= Head (music) =

Term in music

The head of a piece of music is its main theme or melody, particularly in jazz. There is a related musical direction, D.C. or da capo (Italian, from head), which means to go back to the very beginning of the sheet music and play to the end, typically ignoring all repeat signs.

== Overview ==

In simple terms, the head can be thought of as the melody of a tune: it is the part of the song one hums when thinking back on it. Further, in a jazz context, the head is the tune's fingerprint, as it is what differentiates one song from another. For example, the jazz standards I Got Rhythm and Oleo (an example of a contrafact) use exactly the same chord progression but have different heads, making them unique.

An example of a lead sheet, which displays information about the head—melody, chords, and sometimes lyrics—of a tune.

A tune's head a combination of elements: the chords, melody, and potentially lyrics if there are words to the piece. There are often large differences in performances of jazz standards between different artists, leading to differences in transcribed lead sheets and charts and therefore heads.

A chart or lead sheet contains the head of a song. These are often only a page long in large print, will tell you:

- the key and time signature
- the melody
- the set of chord changes (referred to simply as "the changes"), and
- sometimes, but rarely, lyrics

as well as more general information such as

- the title and author of the piece
- indications of style, tempo, dynamics and form.

The form is an even more general and abstract concept dealing with the theoretical context in which the actual music is being played: the chord progression, its sections and other miscellaneous events such as kicks or time changes are all important information that the performers must keep track of. Two important standard forms over which hundreds of heads have been written are the 12-bar blues and rhythm changes. Some heads are based on the forms of other tunes, such as Charlie Parker's "Ornithology", which is based on Morgan Lewis's "How High the Moon" (another example of a contrafact).

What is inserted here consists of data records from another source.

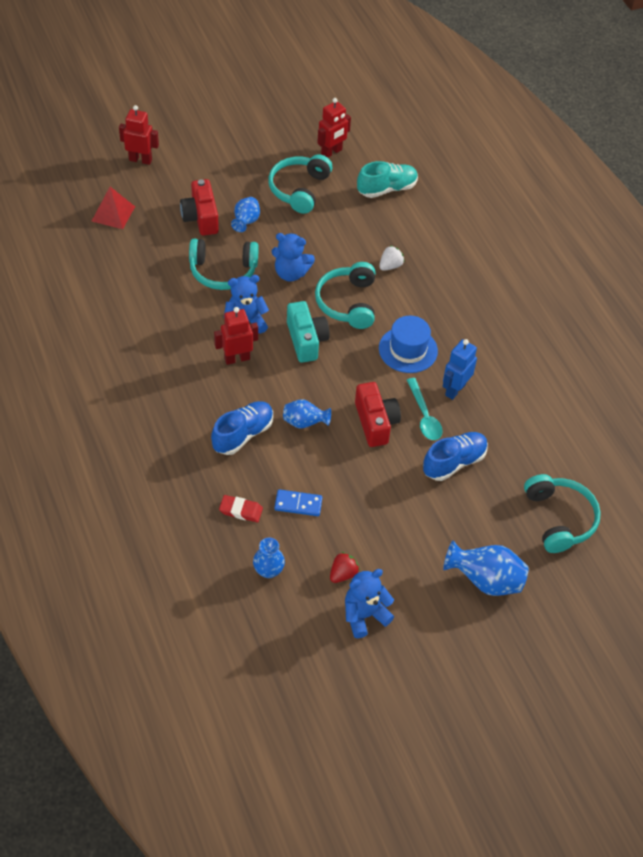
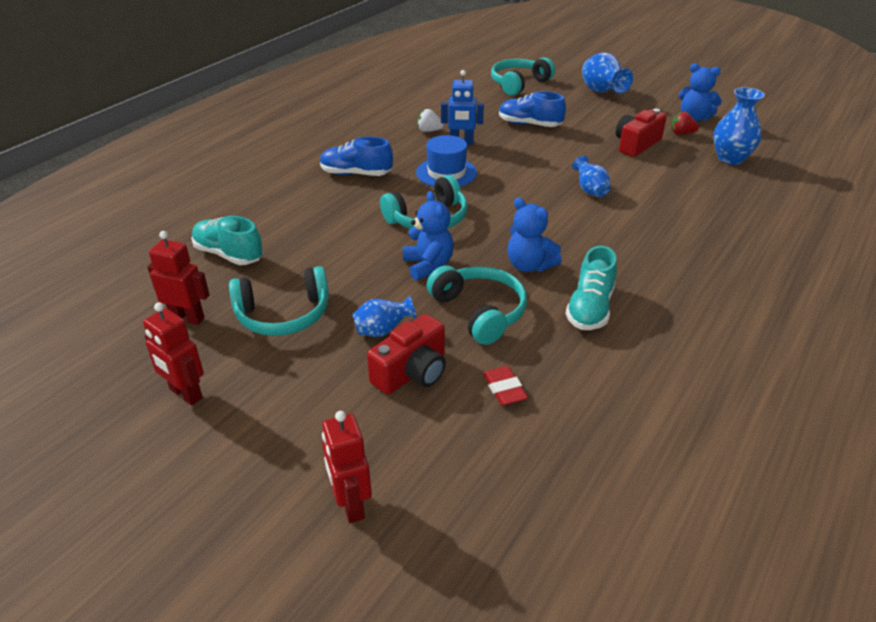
camera: 120 degrees left, 15 degrees down
(113, 213) = (492, 465): red pyramid -> none
(177, 323) = (590, 309): none -> turquoise shoe
(237, 358) = (578, 251): red robot -> red robot (185, 394)
(241, 510) = (710, 187): red eraser -> red eraser (504, 389)
(243, 434) = (647, 213): blue shoe -> blue shoe (356, 174)
(268, 570) = (730, 158): blue vase -> blue vase, size x1.60
(298, 504) = (663, 167): blue domino -> none
(306, 340) = (503, 223): turquoise camera -> none
(375, 422) = (541, 162): red camera -> red camera (636, 144)
(390, 266) = (351, 213): white strawberry -> white strawberry (429, 131)
(424, 416) = (505, 146): turquoise spoon -> none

Fake books may contain anywhere from a handful to hundreds of charts like these, occasionally stretching into two pages and on rare occasions going further and requiring page turns. There are many heads that are considered such a part of standard jazz repertoire that professional players are expected to know them by memory and be able to perform them in a variety of ways on the spot.

==Use==
In playing the music, the head refers to any time the band or musician plays the theme to the song. Usually this happens once or twice at the beginning and the end of a performance. For example, many Clifford Brown recordings characteristically feature a short piano intro, the head, several choruses of solos and a recapitulation of the head followed by an outro coda. Although it most commonly is, the head does not need to be played at both the beginning and the end of a performance, and is occasionally played in the middle, for instance between solos.

Head In and Head Out are commonly used to refer to the first and last heads [of a piece] played.

Jazz musicians often give each other the "head" or "top" cue by patting their hand on top of their head, which is usually meant to make sure everybody "goes back to the head," or starts playing the head again the next time the "top of the form" comes around. On the unfortunate occasion this may be due to confusion about "where" the top of the form actually is if the musicians get off-sync with one another, or a frantic attempt to regain composure and finish the performance, as playing the head to end a piece is default jam session protocol.

==Knowing heads==
Jazz musicians are frequently called upon to play a series of songs in short order with no planning, either at jam sessions or impromptu gigs. Therefore, it is important for professionals to know as wide a variety of tunes as possible and be able to play them proficiently. Most of the time this means memorizing the melody, chords and anything else important about playing the song with a band. Sometimes there will be fake books available at jam sessions, and sometimes it is easy to recall a tune while playing it or learn it on the spot, but for the most part it is expected that professional jazz musicians have a very large vocabulary of tunes available by memory.